I felt another lurch in a dream when I was first getting counseling for depression. In the dream I was driving and a bright orange roadblock appeared out of nowhere. I gasped and braked and it woke me.
Things have been going so well for me that I subsequently worry that the Worst Thing Ever is just about to happen. Perhaps I'm a fatalist, though I've never thought of myself that way before. I'm still jarred by things that happened seven years ago, or seventeen, or twenty-seven, and sometimes I feel that I'm living my life as a person in shock, that life is one wreck after another, and the only reason we try to recover is to brace ourselves for the next pileup. Maybe I'm so used to coping that I can't imagine life being good and staying that way. I know that hard times will come no matter what I do and there’s no need to lure them in sooner with my moods, but it seems like there's an emotional-spiritual kink in my neck that's a throwback to old whiplash, reminding me of whiplashes to come, of heartbreaks and pains and soul-sucking days. And I rub that kink like an old, silvery scar.
I have a scar from a routine mole-removal. The doctor who did it chose to cauterize the area, and now the scar is of burnt tissue, smooth and watery and flat, and it occasionally itches. One time I unknowingly scratched it so hard that I drew blood. And that’s a good comparison for me, me and my kink in my neck, my spiritual scar, reminding me of the wounds, of the lurching and surprises and the hard times. Sometimes that scar itches, and if I scratch it could bleed.

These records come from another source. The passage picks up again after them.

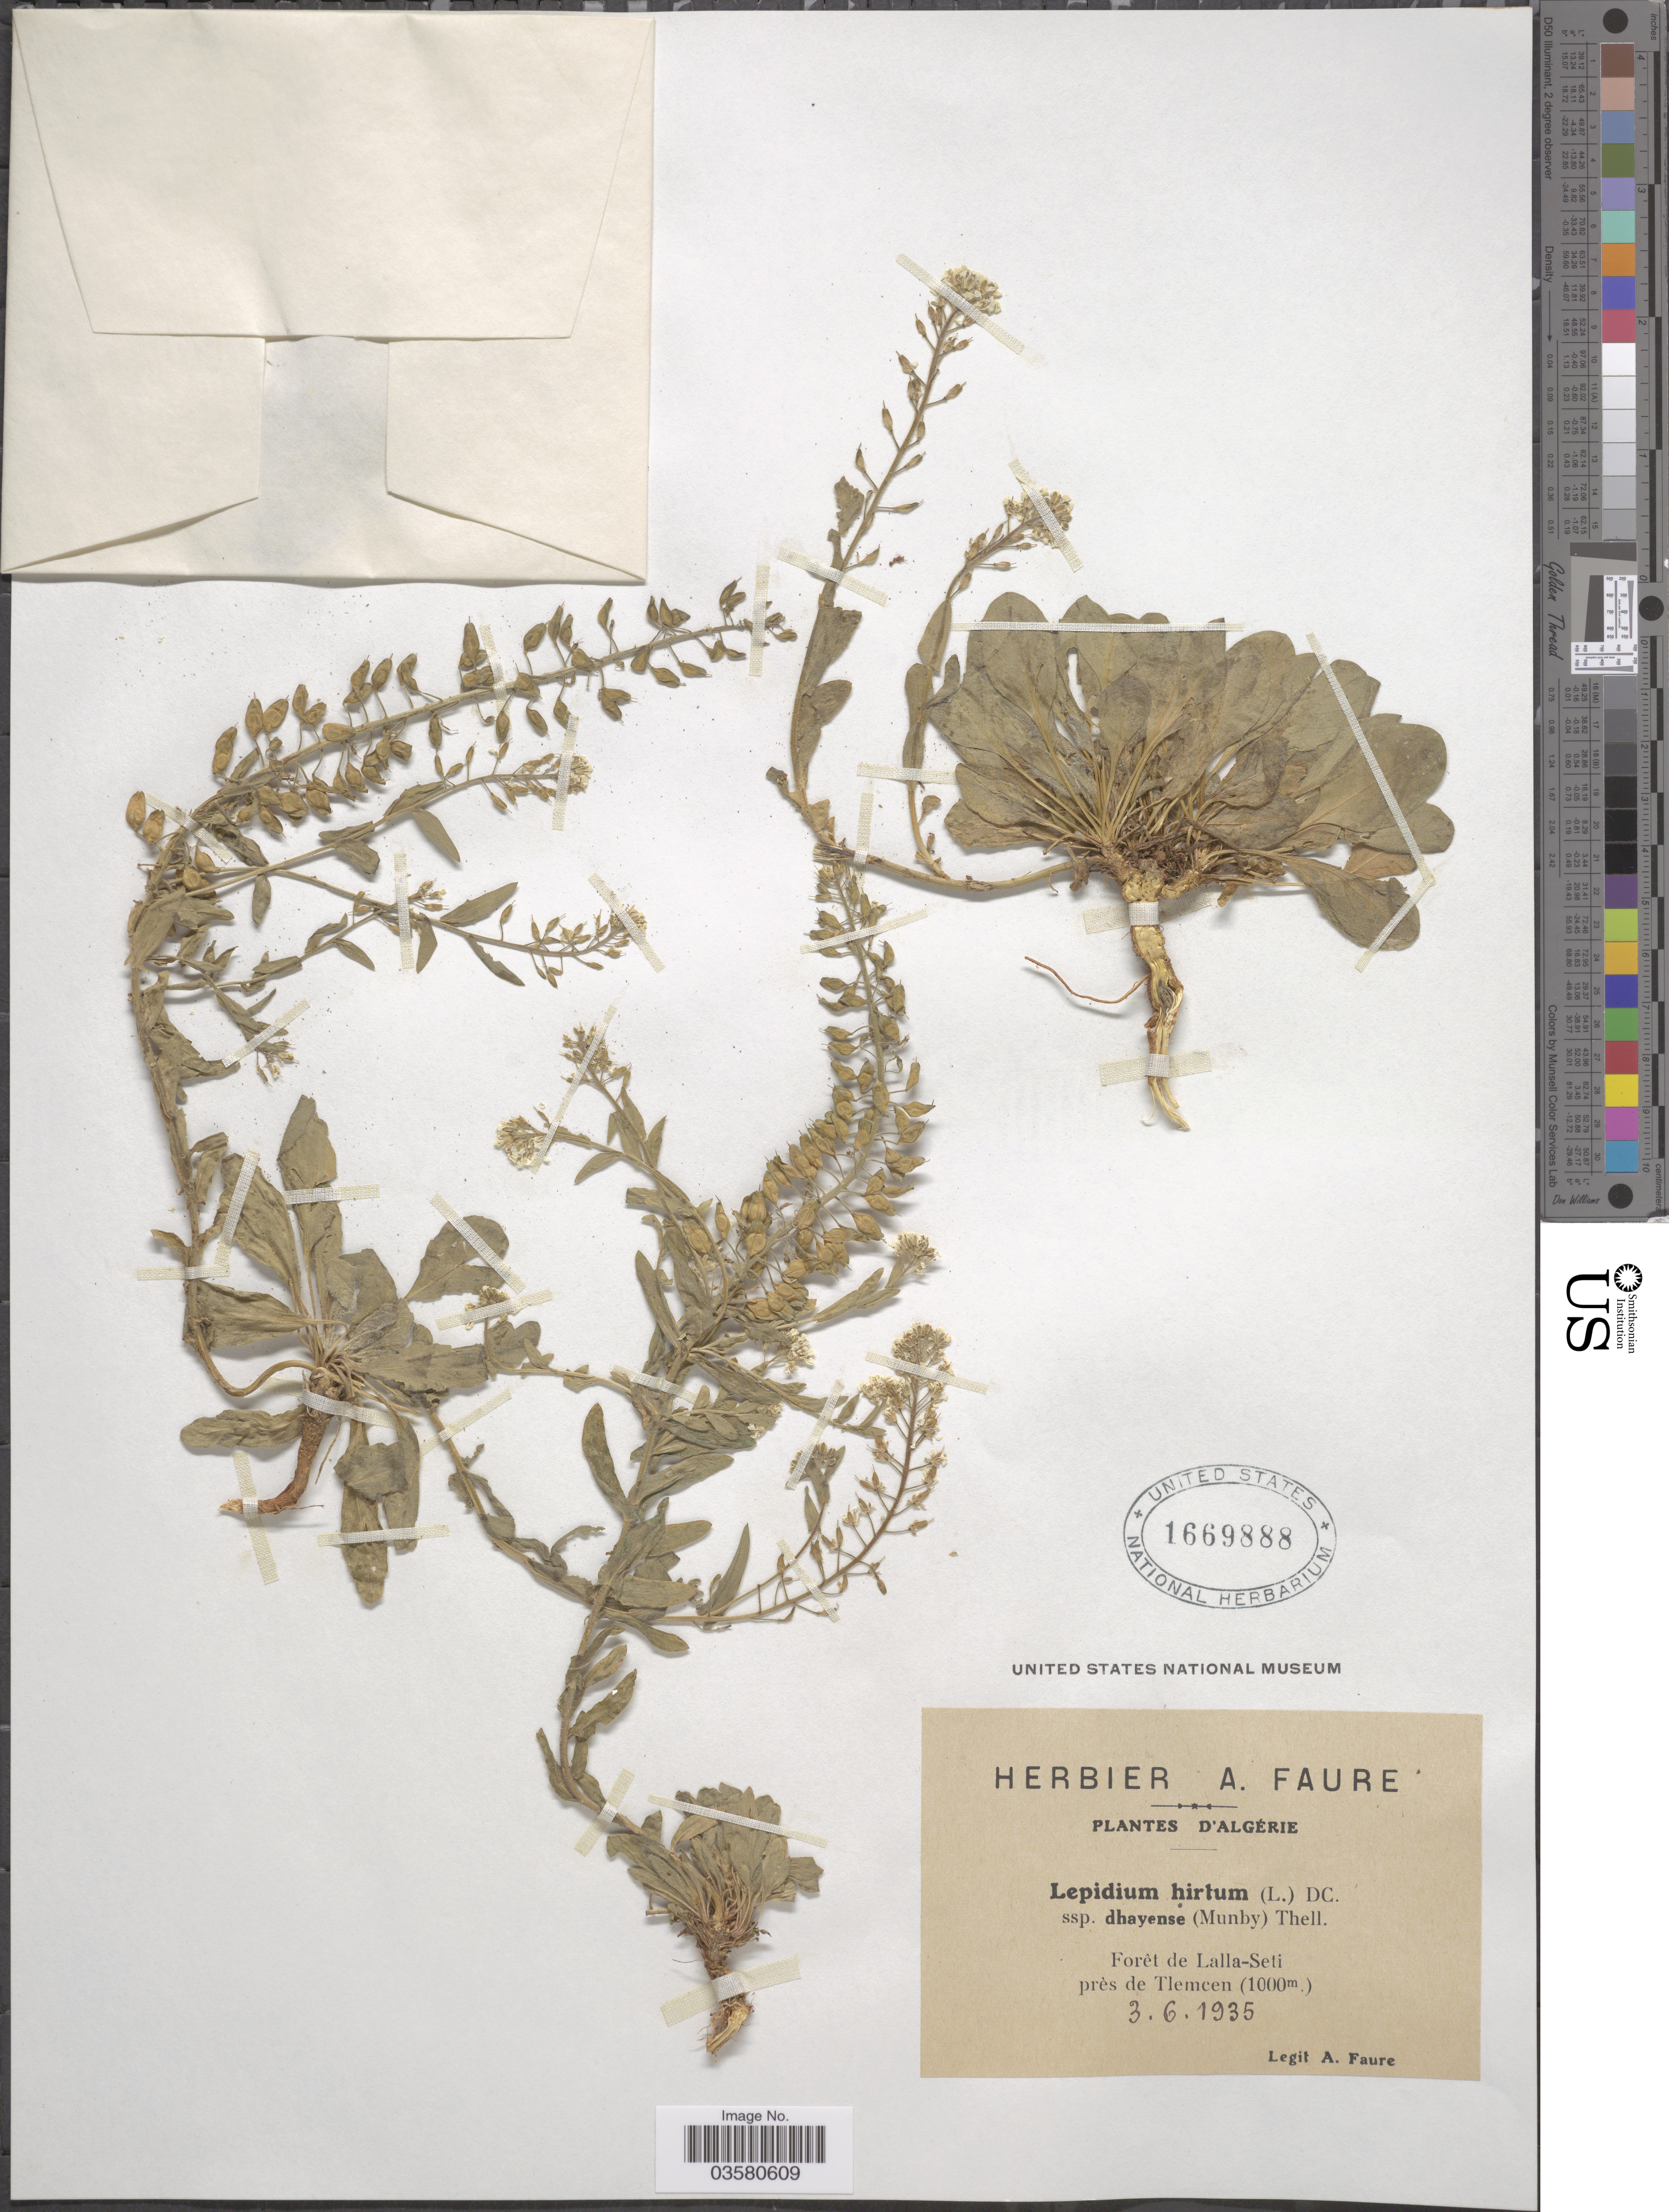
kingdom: Plantae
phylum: Tracheophyta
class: Magnoliopsida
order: Brassicales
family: Brassicaceae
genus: Lepidium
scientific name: Lepidium hirtum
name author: (L.) Sm.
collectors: A. Faure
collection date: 1935-06-03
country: Algeria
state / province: Tlemcen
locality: Forêt de Lalla-Seti, près de Tlemcen.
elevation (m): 1000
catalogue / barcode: US 1669888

And then I have to breathe.
I tell myself to enjoy life, to enjoy what I have, and to do what I feel is right. I can't ward off depression or sickness or heartache or death. These things will happen -- or not happen -- independently of what I think. Pretending that the Worst Thing Ever is just around the corner does not keep it away; it only causes undue stress.
My husband is in Addis Ababa. I know that he is safe. He is going to Awassa, too, and will be safe. He is going to Entebbe and Kigali and Gisenyi, and will be safe. I know to my roots that he'll be safe.
But I still have that scar, so I miss him fondly and pray.